The singer also experienced PPD after having her first child, Ever Imre, six years ago. At that time, she tells People, she had trouble sleeping, felt lethargic, and began to have "horrifyingly scary" thoughts of her family getting hurt. However, she wasn't diagnosed with PPD for 16 months.
And, it turns out that having had PPD before-or any previous experience with depression-is "actually the biggest risk factor" for developing PPD in the future, Olivia Bergeron, L.C.S.W., founder of Mommy Groove Therapy in New York City, tells SELF.
Depression during pregnancy can make postpartum depression feel immediate.
Although Morissette's case sounds extreme, there are certain circumstances in which it may feel like PPD hits immediately. For instance, undiagnosed depression during pregnancy (a.k.a. "antepartum depression"), may be exacerbated when the baby finally arrives. "When women are depressed when pregnant it usually does convert into postpartum depression," Michael Silverman, Ph.D., assistant professor of psychiatry at the Mount Sinai Icahn School of Medicine, tells SELF. "Women don't snap out of it when they have a baby, and all the conditions line up for them to not snap out of it," he says.
Indeed, on top of the hormonal and immunological changes the body goes through after giving birth, Bergeron says the obviously significant life changes make it difficult to keep depression at bay. "In addition to the great gift of becoming a parent, you're facing a lot of losses in your life," she explains. You're spending a ton of money, losing the independence of having your own schedule, and giving up a fair amount of physical space. That, plus an unpredictable sleep schedule and the added stress of caring for a baby can certainly make you more susceptible to PPD.
And, of course, having previous experience with PPD would make it easier to recognize the symptoms if they come back, Bergeron says-especially if they're not obvious. Although Dr. Silverman says the symptoms of PPD are the same as those for major depression, Bergeron says that many of her patients are surprised to learn that irritability, anger, and restlessness are commonly among those symptoms.

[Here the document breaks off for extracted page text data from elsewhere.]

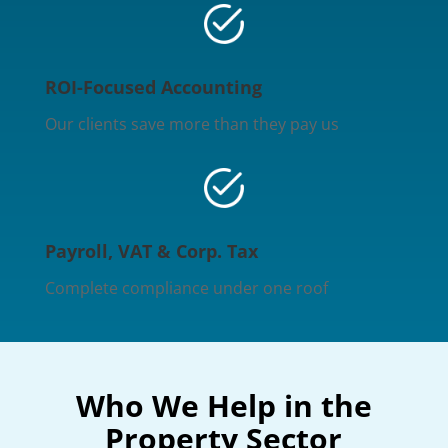
ROI-Focused Accounting
Our clients save more than they pay us
Payroll, VAT & Corp. Tax
Complete compliance under one roof
Who We Help in the
Property Sector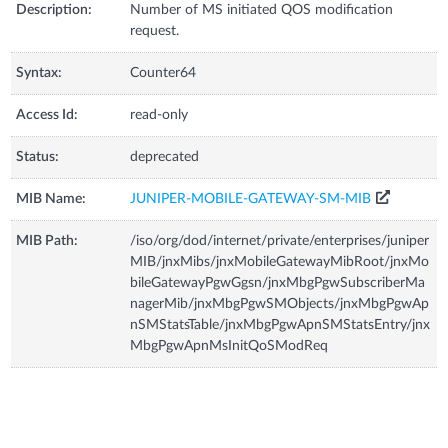
Description:
Number of MS initiated QOS modification
request.
Syntax:
Counter64
Access Id:
read-only
Status:
deprecated
MIB Name:
JUNIPER-MOBILE-GATEWAY-SM-MIB
MIB Path:
/iso/org/dod/internet/private/enterprises/juniper
MIB/jnxMibs/jnxMobileGatewayMibRoot/jnxMo
bileGatewayPgwGgsn/jnxMbgPgwSubscriberMa
nagerMib/jnxMbgPgwSMObjects/jnxMbgPgwAp
nSMStatsTable/jnxMbgPgwApnSMStatsEntry/jnx
MbgPgwApnMsInitQoSModReq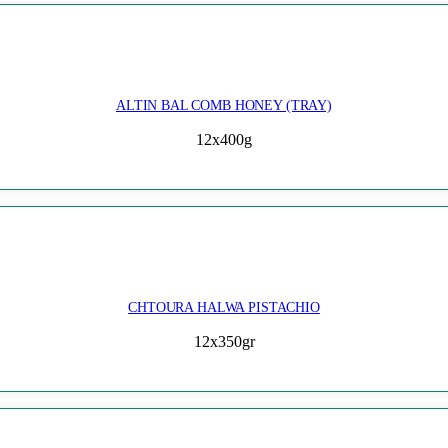
ALTIN BAL COMB HONEY (TRAY)
12x400g
CHTOURA HALWA PISTACHIO
12x350gr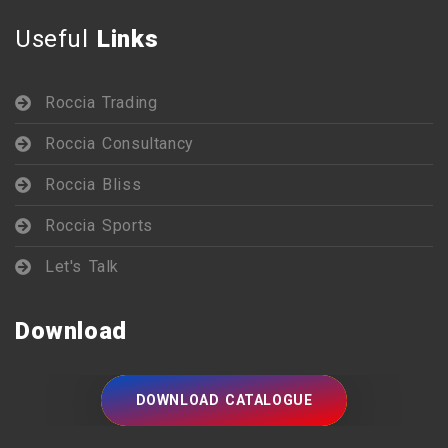
Useful
Links
Roccia Trading
Roccia Consultancy
Roccia Bliss
Roccia Sports
Let's Talk
Download
DOWNLOAD CATALOGUE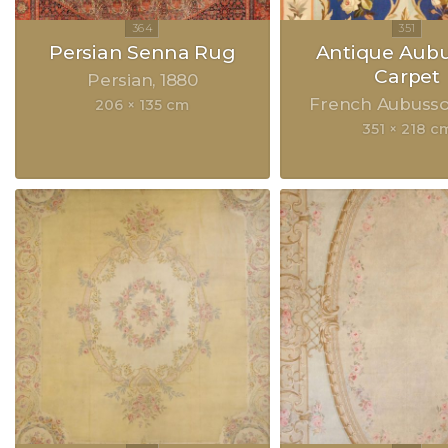
Persian Senna Rug
Antique Aub
Carpet
Persian
1880
French Aubuss
206 × 135 cm
351 × 218 c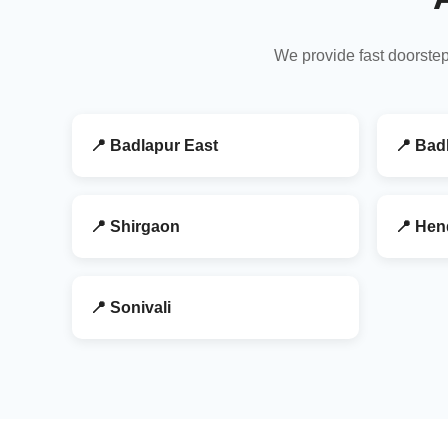
We provide fast doorstep
📍 Badlapur East
📍 Bad
📍 Shirgaon
📍 Hen
📍 Sonivali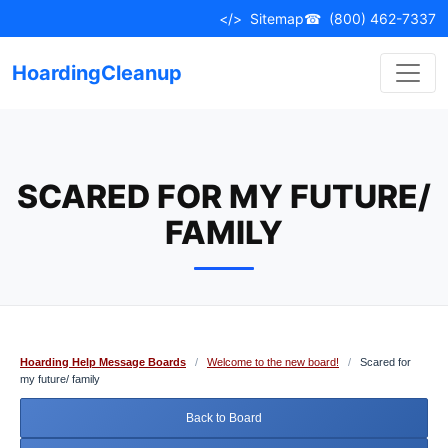
Skip
</>
Sitemap
☎
(800) 462-7337
to
content
HoardingCleanup
SCARED FOR MY FUTURE/
FAMILY
Hoarding Help Message Boards
/
Welcome to the new board!
/
Scared for
my future/ family
Back to Board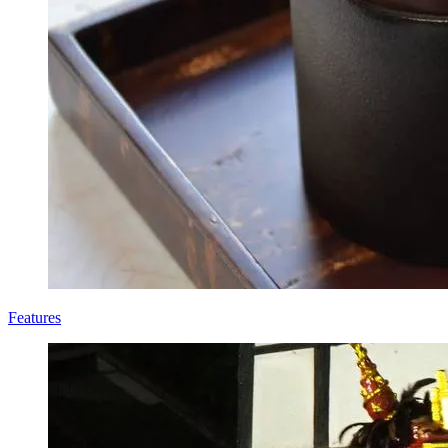
Features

There are ways to protect yourself from postpartum depression during your next pregnancy.
Ideally, doctors should be asking their pregnant patients if they have a history of depression, anxiety, or PPD, Dr. Silverman says, because there are steps you can take to lower your risk for PPD-even if you've had it before. "It's not a bad idea to touch base with a therapist," he says. "That doesn't mean you have to get back into therapy, but just have a plan." For instance, you might decide that if, two weeks after giving birth you're just not feeling like yourself, you'll set up a session with your therapist.
In addition, Bergeron says she tells people to "prepare as if they're going to have twins," meaning you should get more support than you think you need. Whether that's in the form of a postpartum doula or calling on extra family members to be available, "make sure you're not isolated," she says.

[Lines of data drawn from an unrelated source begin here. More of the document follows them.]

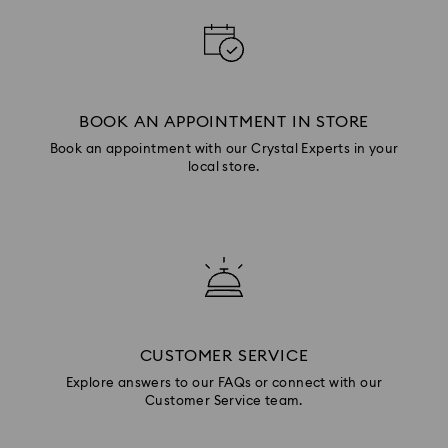
BOOK AN APPOINTMENT IN STORE
Book an appointment with our Crystal Experts in your
local store.
CUSTOMER SERVICE
Explore answers to our FAQs or connect with our
Customer Service team.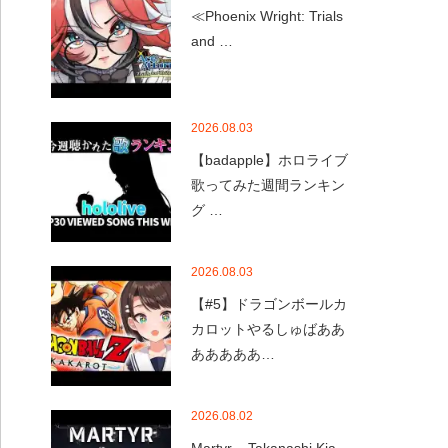
≪Phoenix Wright: Trials
and …
2026.08.03
【badapple】ホロライブ
歌ってみた週間ランキン
グ …
2026.08.03
【#5】ドラゴンボールカ
カロットやるしゅばああ
あああああ…
2026.08.02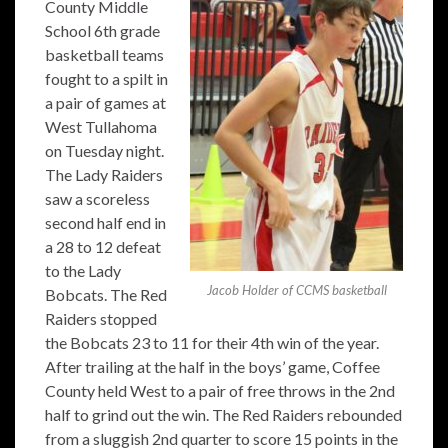
County Middle
School 6th grade
basketball teams
fought to a spilt in
a pair of games at
West Tullahoma
on Tuesday night.
The Lady Raiders
saw a scoreless
second half end in
a 28 to 12 defeat
to the Lady
Jacob Holder of CCMS basketball
Bobcats. The Red
Raiders stopped
the Bobcats 23 to 11 for their 4th win of the year.
After trailing at the half in the boys’ game, Coffee
County held West to a pair of free throws in the 2nd
half to grind out the win. The Red Raiders rebounded
from a sluggish 2nd quarter to score 15 points in the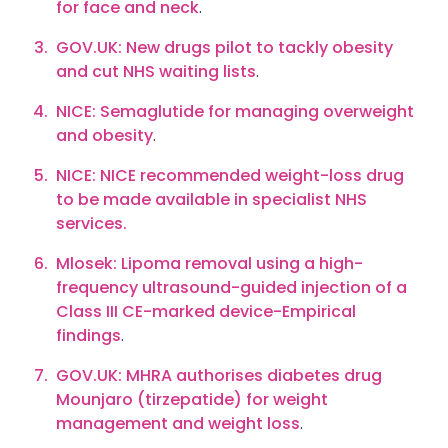
for face and neck
.
GOV.UK: New drugs pilot to tackly obesity
and cut NHS waiting lists
.
NICE: Semaglutide for managing overweight
and obesity
.
NICE: NICE recommended weight-loss drug
to be made available in specialist NHS
services.
Mlosek: Lipoma removal using a high-
frequency ultrasound-guided injection of a
Class III CE-marked device-Empirical
findings
.
GOV.UK: MHRA authorises diabetes drug
Mounjaro (tirzepatide) for weight
management and weight loss
.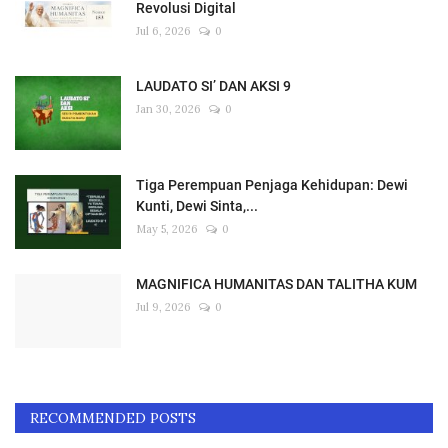
Revolusi Digital
Jul 6, 2026
0
LAUDATO SI’ DAN AKSI 9
Jan 30, 2026
0
Tiga Perempuan Penjaga Kehidupan: Dewi
Kunti, Dewi Sinta,...
May 5, 2026
0
MAGNIFICA HUMANITAS DAN TALITHA KUM
Jul 9, 2026
0
RECOMMENDED POSTS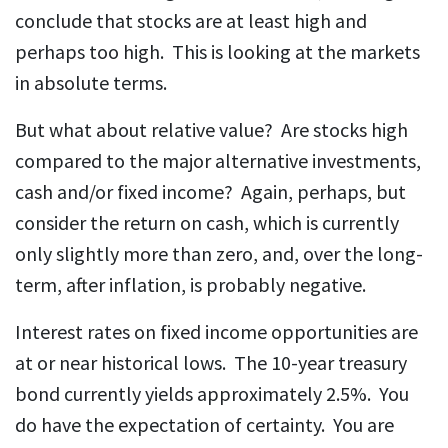
conclude that stocks are at least high and
perhaps too high. This is looking at the markets
in absolute terms.
But what about relative value? Are stocks high
compared to the major alternative investments,
cash and/or fixed income? Again, perhaps, but
consider the return on cash, which is currently
only slightly more than zero, and, over the long-
term, after inflation, is probably negative.
Interest rates on fixed income opportunities are
at or near historical lows. The 10-year treasury
bond currently yields approximately 2.5%. You
do have the expectation of certainty. You are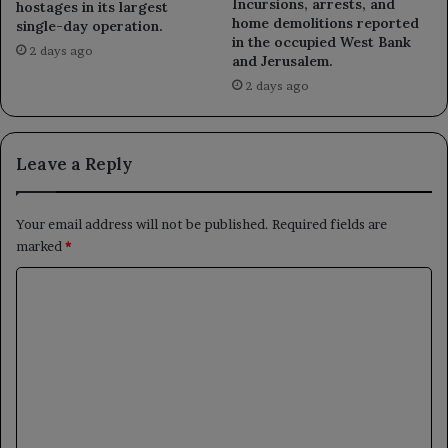
Incursions, arrests, and
hostages in its largest
home demolitions reported
single-day operation.
in the occupied West Bank
2 days ago
and Jerusalem.
2 days ago
Leave a Reply
Your email address will not be published.
Required fields are
marked
*
C
o
m
m
e
n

It may seem obvious, but getting good sleep and staying physically active when you feel up to it are both incredibly helpful here, Dr. Silverman says. "There's a strong correlation with sleep deprivation and depression," he says. So sticking to a steady sleep schedule as much as possible, avoiding screens for at least an hour before bedtime, and all those other sleep hygiene tips you probably already know are even more important to follow now. Dr. Silverman also suggests alternating nights of baby duty with your partner, so you know that you'll at least have one night of sleep without having to get up over and over.

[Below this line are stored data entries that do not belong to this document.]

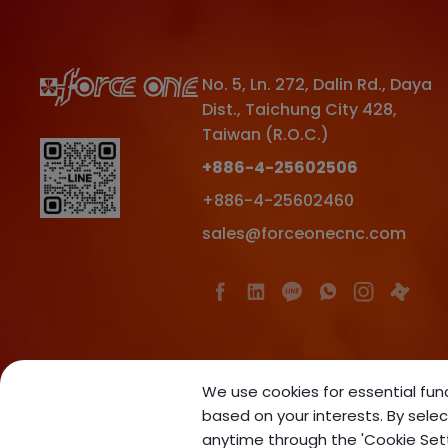
No. 5, Ln. 272, Dalin Rd.
,
Daya
Dist.
,
Taichung City
428
,
Taiwan (R.O.C.)
+886-4-25602506
+886-4-25602460
sales@forceonecnc.com
We use cookies for essential func
based on your interests. By selec
anytime through the 'Cookie Settin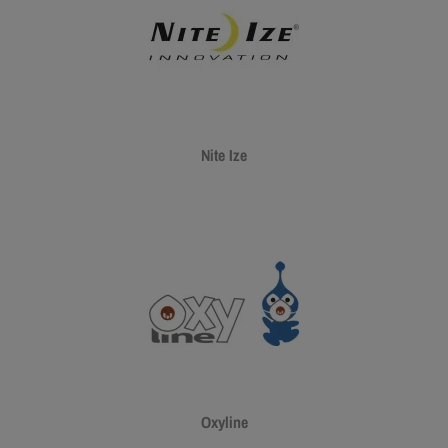
Nite Ize
Oxyline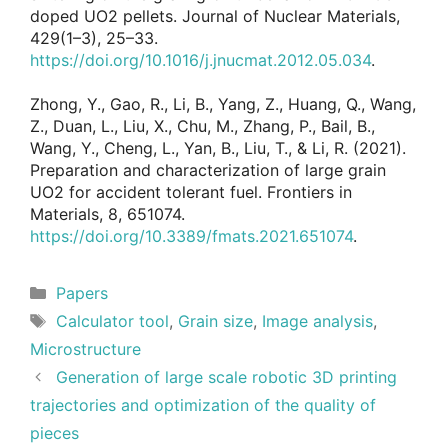
doped UO2 pellets. Journal of Nuclear Materials,
429(1–3), 25–33.
https://doi.org/10.1016/j.jnucmat.2012.05.034
.
Zhong, Y., Gao, R., Li, B., Yang, Z., Huang, Q., Wang,
Z., Duan, L., Liu, X., Chu, M., Zhang, P., Bail, B.,
Wang, Y., Cheng, L., Yan, B., Liu, T., & Li, R. (2021).
Preparation and characterization of large grain
UO2 for accident tolerant fuel. Frontiers in
Materials, 8, 651074.
https://doi.org/10.3389/fmats.2021.651074
.
Categories
Papers
Tags
Calculator tool
,
Grain size
,
Image analysis
,
Microstructure
Generation of large scale robotic 3D printing
trajectories and optimization of the quality of
pieces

And, even if you're not sleeping for as long as you'd like, getting regular exercise will help you get better quality sleep for the few hours of shut-eye you do get, Dr. Silverman says.
Stigma often keeps people from seeking help early on.
"The stigma remains in a really big way," Morissette told People, and Dr. Silverman says is one reason why patients don't come to him right away.
"They usually try to push through it, they mask it," he says. But the pressure to be seen as a "good mom" only serves to make the experience more miserable, especially because PPD is very treatable once people actually get that treatment. "The gold standard is talk therapy and medication," Dr. Silverman explains, but many patients only do therapy. And, he continues, they usually begin to feel better after their first session.
That's partly why Morissette is so open about her experience. "I just know that there's a light at the end of the tunnel and try not to beat myself up," she says.